There is no way that any of the things you’ve described can be worked out in any kind of satisfactory way. Pollution sources for oceans and waterways are worldwide. Also, you must know as well as I do that there are aboriginal leaders in Alberta who are working toward developing their own land into tar sands in order to provide jobs for their communities (i.e. Jim Boucher). These are First Nations communities that work.
I am not advocating the dismantling of functional First Nation communities or governments. I am advocating the dismantling of those that don’t work, rather than funnelling money in there to stop them because of guilt or to stifle the complaining. Per-capita investment should be no greater than to any other government. The past is over.
As for accusations of fascism, I prefer to be called “realistic”. If you have a human right to something and the society is so constrainted that it can’t provide that right, then what is the point? Do we just keep saying that it’s a right, anyway, while the right goes undelivered all the while feeling good about ourselves because our heart was in the right place? What about the people who lose all sense of gratitude for life and come to see everything that they want as their due? I don’t think you can underestimate the negative effect of handing out these unearned things on the psyche of society. Maintaining such pathologies may keep you employed, and keep your view of the world intact, but they are counterproductive for society in general.
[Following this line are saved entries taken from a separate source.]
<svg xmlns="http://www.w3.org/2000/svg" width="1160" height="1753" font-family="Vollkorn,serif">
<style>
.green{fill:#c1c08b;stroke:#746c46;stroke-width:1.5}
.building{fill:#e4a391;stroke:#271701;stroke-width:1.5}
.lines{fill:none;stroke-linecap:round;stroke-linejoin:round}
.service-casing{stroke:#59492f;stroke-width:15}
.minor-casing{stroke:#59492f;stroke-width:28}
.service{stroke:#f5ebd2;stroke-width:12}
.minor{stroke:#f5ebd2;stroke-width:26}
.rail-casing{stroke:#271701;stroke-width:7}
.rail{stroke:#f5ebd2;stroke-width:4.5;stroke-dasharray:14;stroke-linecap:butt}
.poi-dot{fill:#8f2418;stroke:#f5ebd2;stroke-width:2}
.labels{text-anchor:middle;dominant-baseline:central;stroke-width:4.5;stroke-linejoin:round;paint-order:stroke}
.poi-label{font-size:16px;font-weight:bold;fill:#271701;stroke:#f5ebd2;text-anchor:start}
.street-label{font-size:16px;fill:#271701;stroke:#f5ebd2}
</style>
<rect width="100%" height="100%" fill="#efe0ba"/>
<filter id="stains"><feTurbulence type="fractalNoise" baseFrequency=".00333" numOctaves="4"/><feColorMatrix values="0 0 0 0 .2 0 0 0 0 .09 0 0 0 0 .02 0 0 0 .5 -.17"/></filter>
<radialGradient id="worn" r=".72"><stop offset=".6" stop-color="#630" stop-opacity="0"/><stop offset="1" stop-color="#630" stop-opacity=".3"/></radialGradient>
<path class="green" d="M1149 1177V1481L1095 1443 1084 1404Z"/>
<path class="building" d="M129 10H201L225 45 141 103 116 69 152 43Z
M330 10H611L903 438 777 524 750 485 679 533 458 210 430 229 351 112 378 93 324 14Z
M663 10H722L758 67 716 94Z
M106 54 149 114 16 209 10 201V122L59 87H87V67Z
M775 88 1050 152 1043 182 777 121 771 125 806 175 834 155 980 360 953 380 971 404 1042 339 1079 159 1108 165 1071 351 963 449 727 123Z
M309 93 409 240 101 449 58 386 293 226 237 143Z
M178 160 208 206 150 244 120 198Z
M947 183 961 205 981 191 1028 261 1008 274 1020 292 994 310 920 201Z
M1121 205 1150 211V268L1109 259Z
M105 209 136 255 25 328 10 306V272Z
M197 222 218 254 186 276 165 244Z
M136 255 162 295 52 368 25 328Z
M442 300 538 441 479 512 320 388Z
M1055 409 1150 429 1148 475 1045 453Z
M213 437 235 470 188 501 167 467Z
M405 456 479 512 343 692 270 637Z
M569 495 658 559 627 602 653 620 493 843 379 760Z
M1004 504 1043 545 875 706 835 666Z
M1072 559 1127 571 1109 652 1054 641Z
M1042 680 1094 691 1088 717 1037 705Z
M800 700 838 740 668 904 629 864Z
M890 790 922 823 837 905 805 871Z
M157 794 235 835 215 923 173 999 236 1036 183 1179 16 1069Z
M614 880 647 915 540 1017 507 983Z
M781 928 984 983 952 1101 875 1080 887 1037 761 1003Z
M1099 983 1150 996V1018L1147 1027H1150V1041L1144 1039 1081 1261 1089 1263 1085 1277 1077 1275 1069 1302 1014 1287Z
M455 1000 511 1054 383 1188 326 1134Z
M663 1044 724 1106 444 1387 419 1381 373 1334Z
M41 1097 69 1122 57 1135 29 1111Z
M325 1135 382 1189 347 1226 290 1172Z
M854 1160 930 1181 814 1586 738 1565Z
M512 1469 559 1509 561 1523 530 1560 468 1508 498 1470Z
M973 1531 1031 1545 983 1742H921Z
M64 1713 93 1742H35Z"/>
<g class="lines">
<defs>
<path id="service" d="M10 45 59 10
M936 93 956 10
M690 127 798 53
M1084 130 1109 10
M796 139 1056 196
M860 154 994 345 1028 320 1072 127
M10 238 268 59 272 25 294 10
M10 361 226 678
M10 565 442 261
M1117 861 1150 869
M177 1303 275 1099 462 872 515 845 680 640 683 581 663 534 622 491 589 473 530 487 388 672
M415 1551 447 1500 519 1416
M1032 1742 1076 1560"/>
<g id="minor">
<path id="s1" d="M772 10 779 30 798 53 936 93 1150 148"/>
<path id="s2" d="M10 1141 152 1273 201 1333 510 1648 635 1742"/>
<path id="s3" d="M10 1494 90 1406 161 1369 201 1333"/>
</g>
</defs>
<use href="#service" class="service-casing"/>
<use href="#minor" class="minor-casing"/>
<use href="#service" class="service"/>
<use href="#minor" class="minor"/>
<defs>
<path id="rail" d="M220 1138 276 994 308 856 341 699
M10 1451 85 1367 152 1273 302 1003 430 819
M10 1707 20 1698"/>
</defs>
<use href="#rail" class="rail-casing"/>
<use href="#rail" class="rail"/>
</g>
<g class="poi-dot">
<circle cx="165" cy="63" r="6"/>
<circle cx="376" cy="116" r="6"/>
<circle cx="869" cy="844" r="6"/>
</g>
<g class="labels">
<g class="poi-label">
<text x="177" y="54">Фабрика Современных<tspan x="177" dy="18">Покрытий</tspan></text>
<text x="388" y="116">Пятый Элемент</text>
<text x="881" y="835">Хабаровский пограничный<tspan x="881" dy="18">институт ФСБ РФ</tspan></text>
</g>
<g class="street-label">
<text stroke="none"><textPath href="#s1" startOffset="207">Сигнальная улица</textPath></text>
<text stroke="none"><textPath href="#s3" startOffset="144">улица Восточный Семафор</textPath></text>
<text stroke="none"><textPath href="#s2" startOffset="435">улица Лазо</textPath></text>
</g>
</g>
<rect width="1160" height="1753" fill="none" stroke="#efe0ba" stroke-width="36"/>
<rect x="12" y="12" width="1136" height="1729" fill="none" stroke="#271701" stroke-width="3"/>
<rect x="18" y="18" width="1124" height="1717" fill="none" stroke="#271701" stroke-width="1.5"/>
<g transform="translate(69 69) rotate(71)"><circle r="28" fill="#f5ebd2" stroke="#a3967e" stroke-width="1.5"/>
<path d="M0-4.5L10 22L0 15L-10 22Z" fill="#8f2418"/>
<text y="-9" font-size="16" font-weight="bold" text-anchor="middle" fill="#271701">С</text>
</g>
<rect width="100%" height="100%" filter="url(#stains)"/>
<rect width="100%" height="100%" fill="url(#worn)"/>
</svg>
Isn’t it better to look at the problem realistically and determine where the money can be best spent? For example, how do we deal with H1N1? If we didn’t have enough vaccine to go around, should we give it to an 85-year-old with emphysema before we give it to a 25-year-old with decades of productive life ahead of him if both are likely to succumb? Or would that now be discrimination on the basis of age, and therefore a violation of human rights?
We are becoming mentally unfit to run this planet.